We also give the AI access to the coding conversation the author had with their agent, so they can err on the side of being conservative e.g. if the author only ran test but did not actually run the code, the PR can always need a review.
@akshay_subramaniam Would appreciate your outlook on when the following would be supported by Haystack - they're blockers for my organization:
- Self-hosted GHES support
- SSO Auth
Hi. This is a real problem now - AI makes it easy to create PRs, but review time is still human.
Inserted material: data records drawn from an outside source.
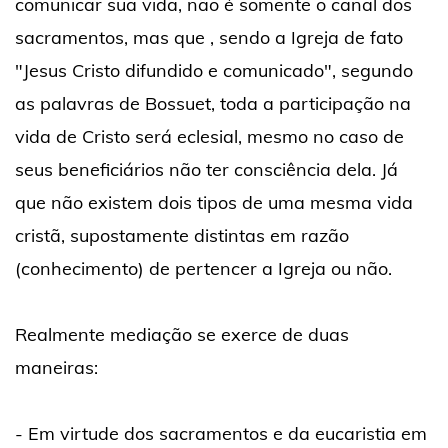
comunicar sua vida, não é somente o canal dos
sacramentos, mas que , sendo a Igreja de fato
"Jesus Cristo difundido e comunicado", segundo
as palavras de Bossuet, toda a participação na
vida de Cristo será eclesial, mesmo no caso de
seus beneficiários não ter consciência dela. Já
que não existem dois tipos de uma mesma vida
cristã, supostamente distintas em razão
(conhecimento) de pertencer a Igreja ou não.
Realmente mediação se exerce de duas
maneiras:
- Em virtude dos sacramentos e da eucaristia em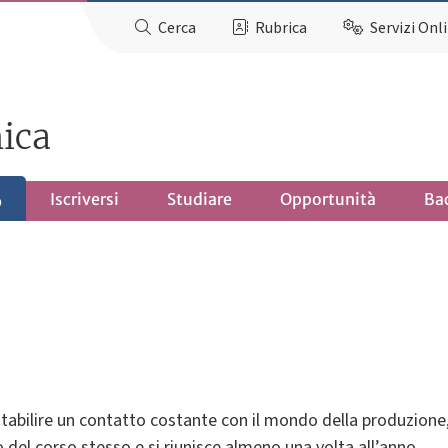
Cerca
Rubrica
Servizi Onl
nica
Iscriversi
Studiare
Opportunità
Ba
o
 stabilire un contatto costante con il mondo della produzione, 
o del corso stesso e si riunisce almeno una volta all’anno.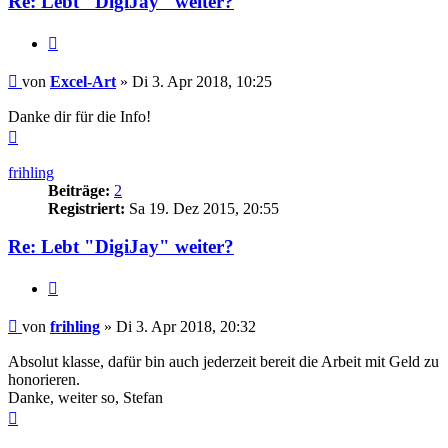
Re: Lebt "DigiJay" weiter?
Zitat
Beitrag
von
Excel-Art
»
Di 3. Apr 2018, 10:25
Danke dir für die Info!
Nach
oben
frihling
Beiträge:
2
Registriert:
Sa 19. Dez 2015, 20:55
Re: Lebt "DigiJay" weiter?
Zitat
Beitrag
von
frihling
»
Di 3. Apr 2018, 20:32
Absolut klasse, dafür bin auch jederzeit bereit die Arbeit mit Geld zu
honorieren.
Danke, weiter so, Stefan
Nach
oben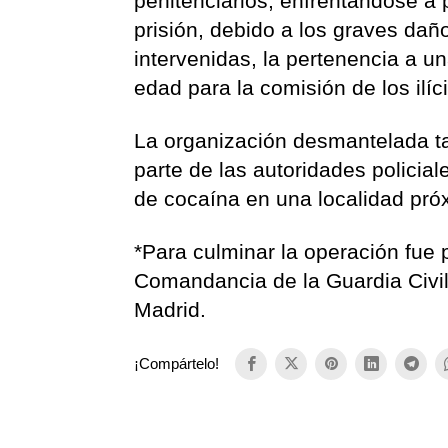
penitenciarios, enfrentándose a
prisión, debido a los graves dañ
intervenidas, la pertenencia a u
edad para la comisión de los ilíc
La organización desmantelada ta
parte de las autoridades policia
de cocaína en una localidad próx
*Para culminar la operación fue 
Comandancia de la Guardia Civi
Madrid.
¡Compártelo!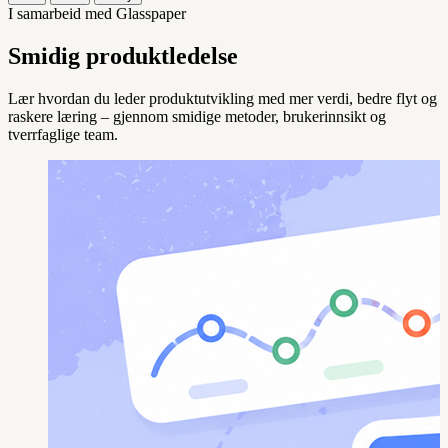
I samarbeid med Glasspaper
Smidig produktledelse
Lær hvordan du leder produktutvikling med mer verdi, bedre flyt og
raskere læring – gjennom smidige metoder, brukerinnsikt og
tverrfaglige team.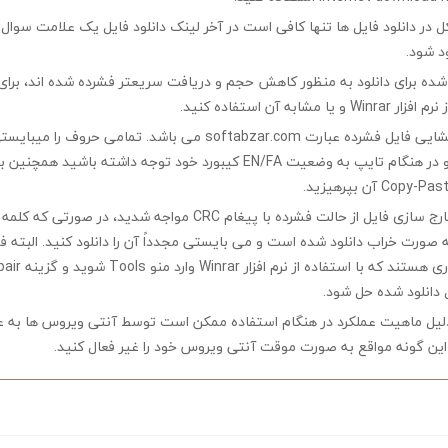
در دانلود فایل ها تنها کافی است در آخر لینک دانلود فایل یک علامت سوال ?
ود شود.
ه شده برای دانلود به منظور کاهش حجم و دریافت سریعتر فشرده شده اند، برای
مشابه آن استفاده کنید.
کلمه رمز جهت بازگشایی فایل فشرده عبارت softabzar.com می باشد. تمامی حر
کوچک تایپ کنید و در هنگام تایپ به وضعیت EN/FA کیبورد خود توجه داشته ب
چنانچه در هنگام خارج سازی فایل از حالت فشرده با پیغام CRC مواجه شدید،
ه صورت خراب دانلود شده است و می بایستی مجدداً آن را دانلود کنید. البته 
 دانلود شده حل شود.
لیل ماهیت عملکرد در هنگام استفاده ممکن است توسط آنتی ویروس ها به ع
ین گونه مواقع به صورت موقت آنتی ویروس خود را غیر فعال کنید.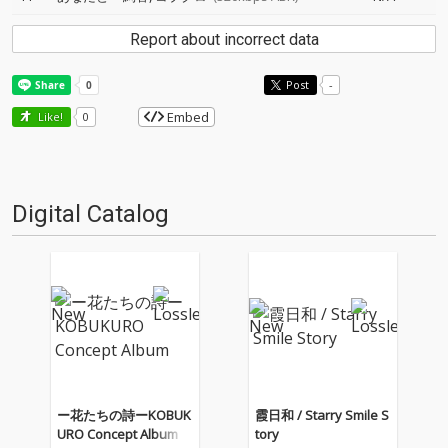
Report about incorrect data
Post
-
Embed
Like!
0
Digital Catalog
ー花たちの詩ーKOBUK
霞日和 / Starry Smile S
URO Concept Album
tory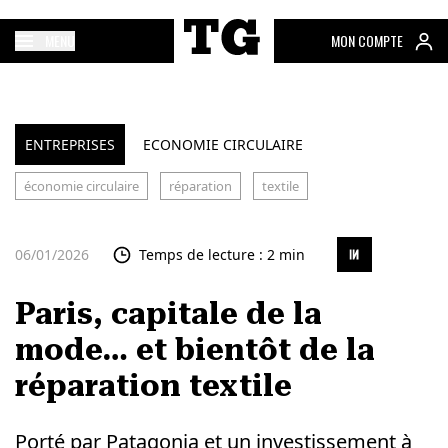
MENU
MON COMPTE
ENTREPRISES
ECONOMIE CIRCULAIRE
économie circulaire
réparation
textile
06/01/2026
Temps de lecture : 2 min
Paris, capitale de la
mode… et bientôt de la
réparation textile
Porté par Patagonia et un investissement à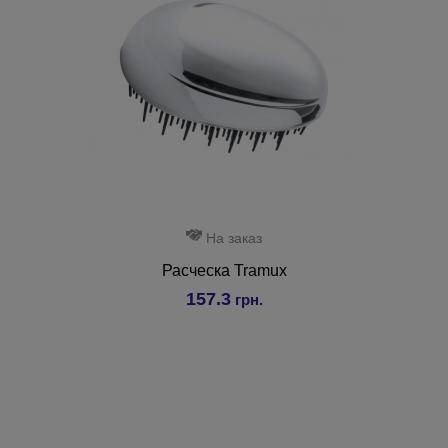
На заказ
Расческа Tramux
157.3
грн.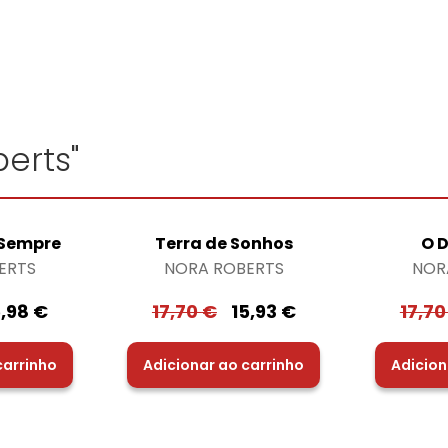
erts"
 Sempre
Terra de Sonhos
O 
ERTS
NORA ROBERTS
NOR
5,98
€
17,70
€
15,93
€
17,7
carrinho
Adicionar ao carrinho
Adicion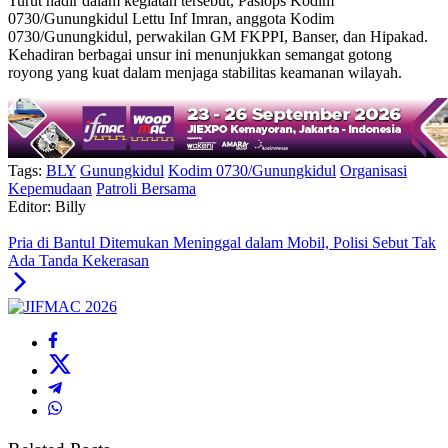
Turut hadir dalam kegiatan tersebut, Pasiops Kodim
0730/Gunungkidul Lettu Inf Imran, anggota Kodim
0730/Gunungkidul, perwakilan GM FKPPI, Banser, dan Hipakad.
Kehadiran berbagai unsur ini menunjukkan semangat gotong
royong yang kuat dalam menjaga stabilitas keamanan wilayah.
Tags:
BLY
Gunungkidul
Kodim 0730/Gunungkidul
Organisasi
Kepemudaan
Patroli Bersama
Editor: Billy
Pria di Bantul Ditemukan Meninggal dalam Mobil, Polisi Sebut Tak
Ada Tanda Kekerasan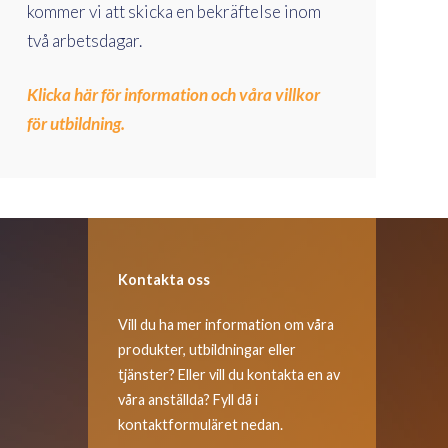
kommer vi att skicka en bekräftelse inom
två arbetsdagar.
Klicka här för information och våra villkor
för utbildning.
Kontakta oss
Vill du ha mer information om våra
produkter, utbildningar eller
tjänster? Eller vill du kontakta en av
våra anställda? Fyll då i
kontaktformuläret nedan.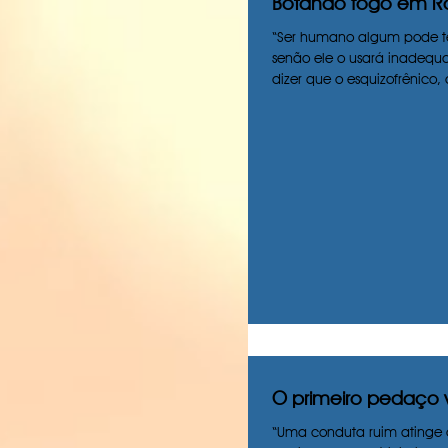
Botando fogo em 
“Ser humano algum pode te
senão ele o usará inadeq
dizer que o esquizofrênico, o
O primeiro pedaço 
“Uma conduta ruim atinge 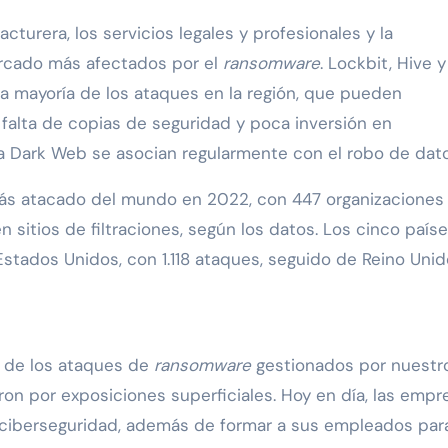
turera, los servicios legales y profesionales y la
ercado más afectados por el
ransomware
. Lockbit, Hive y
a mayoría de los ataques en la región, que pueden
 falta de copias de seguridad y poca inversión en
 la Dark Web se asocian regularmente con el robo de dato
más atacado del mundo en 2022, con 447 organizaciones
itios de filtraciones, según los datos. Los cinco país
stados Unidos, con 1.118 ataques, seguido de Reino Unid
 de los ataques de
ransomware
gestionados por nuestr
ron por exposiciones superficiales. Hoy en día, las empr
n ciberseguridad, además de formar a sus empleados par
I like the idea of routing PRs instead of treating every diff the same. What signals matter most for deciding “safe to move forward” vs “needs human review”?
Haystack
@ihorperkovskyi That's configurable by users! But, to give some examples:
1. The PR changes a significant amount of logic in billing. This might need a senior engineer who's familiar with the billing stack to get things right.
2. The PR changes an important user flow like onboarding, but the author only ran unit tests and never opened the app to check the flow end-to-end. That violates the team’s rule that high-impact user-facing changes need manual verification.
3. The author changes an agentic workflow, but does not do any A/B testing (e.g. replaying a situation or running an eval) to prove that their changes improve the product
@akshay_subramaniam Makes sense. I like that teams can configure this themselves. The billing/onboarding examples are good, those are exactly the kinds of PRs where “needs human review” should be explicit, not guessed from diff size.
Does Haystack handle monorepo setups where different services need different review rules — e.g. stricter verification requirements for a payments service vs. internal tooling? Or is the ruleset currently global across all repos in a workspace?
Haystack
@sunnyallan The ruleset is per repo currently. If you have a monorepo with very different levels of verification needed, you can always specify "for payments, I want the author to prove that they did X" and Haystack will not apply this bar to internal tooling.
Alternatively, you can always ask for a human review for payments, and the reviewer can easily see "oh author did X, so I'm more confident this can merge, although I might want to take a closer look at exactly what they did".
mailX by mailwarm
Any reason as to your inspiration for naming it Haystack?
Haystack
@othman_katim The original product was meant to help users understand the relationship of different parts of their codebase e.g. how different functions worked together to allow for user authentication. This was because pre LLMs finding code relating to a semantic concept was like finding a needle in a haystack.
I guess you could retrofit the current product with the name by saying teams' PR queues look like haystacks and the needles are the PRs they need to review!
The signal-to-noise problem with PRs is real. Does it work across multiple repos or is it scoped to one at a time?
Haystack
@rich_nashawaty This works across multiple repos!
@akshay_subramaniam That's great to hear — exactly what makes it so valuable for bigger orgs. Congrats on the launch!
The configurable ruleset approach is great, but I am curious about the failure mode. If Haystack wrongly approves a PR that should have been flagged, and it breaks something in production, what does recovery look like? Is there a way to trace back what signal it missed, or does the team have to debug that themselves?